The results demonstrate that oxytocin’s effects are context-dependent: in a rich social environment it can escalate both affiliative and agonistic behaviors, whereas in simple, non-competitive settings it can suppress aggression and enhance social tolerance. Noa Eren emphasizes the practical implications: “Oxytocin does play a role in social behaviors such as closeness and eye contact, but it does not uniformly increase sociability. Its impact depends on the surrounding social context and the individual’s characteristics.”

These findings suggest a more nuanced approach is necessary when considering oxytocin as a therapeutic agent. Researchers and clinicians should account for environmental context and individual differences when designing treatments that target social behavior. The study also highlights the importance of using complex, ecologically valid behavioral paradigms when investigating neuromodulators.

The research team included contributors from the Max Planck Institute for Psychiatry in Munich—research students Asaf Benjamin and Stoyo Karamihalev, staff scientist Dr. Julien Dine, and postdoctoral fellow Dr. Oren Forkosh—along with Prof. Shlomo Wagner and Dr. Hala Harony-Nicolas from Haifa University; Prof. Inga Neumann and Vinicius Oliveira from the University of Regensburg; and electrical engineer Avi Dagan.

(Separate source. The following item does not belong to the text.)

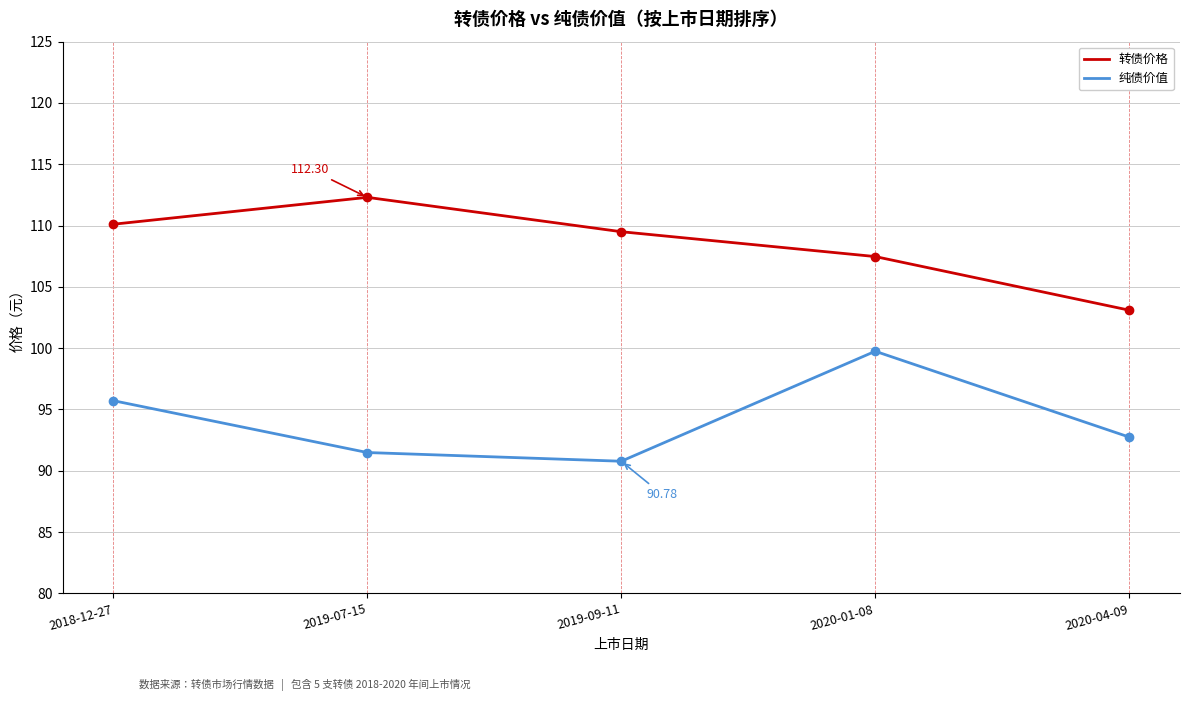

Is it true that 纯债价值 equals 92.8 at 2020-04-09?

True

About this neuroscience research article

Source: Max Planck Institute
Media Contacts:
Anke Schlee – Max Planck Institute
Image Source:
Weizmann Institute of Science

Original Research: Open access. Title: “Wireless Optogenetic Stimulation of Oxytocin Neurons in a Semi-natural Setup Dynamically Elevates Both Pro-social and Agonistic Behaviors.” Authors: Sergey Anpilov, Yair Shemesh, Noa Eren, Hala Harony-Nicolas, Asaf Benjamin, Julien Dine, Vinícius E.M. Oliveira, Oren Forkosh, Stoyo Karamihalev, Rosa-Eva Hüttl, Noa Feldman, Ryan Berger, Avi Dagan, Gal Chen, Inga D. Neumann, Shlomo Wagner, Ofer Yizhar, and Alon Chen. Published in Neuron, DOI: 10.1016/j.neuron.2020.05.028

Abstract

Wireless Optogenetic Stimulation of Oxytocin Neurons in a Semi-natural Setup Dynamically Elevates Both Pro-social and Agonistic Behaviors

Behavioral neuroscience increasingly uses complex phenotyping approaches that require compatible methods for manipulating neuronal activity. The authors present a compact, magnetically activated, head-mounted device that enables wireless optogenetic stimulation in group-living mice within an enriched semi-natural arena over multiple days. Using this tool, repeated activation of oxytocin neurons in male mice produced divergent effects on pro-social and agonistic behaviors depending on social context. These results support the social salience hypothesis of oxytocin and underscore the importance of environmental complexity when studying social neuromodulators. The wireless device can be adapted to many behavioral paradigms previously limited by tethered light delivery or confined testing environments.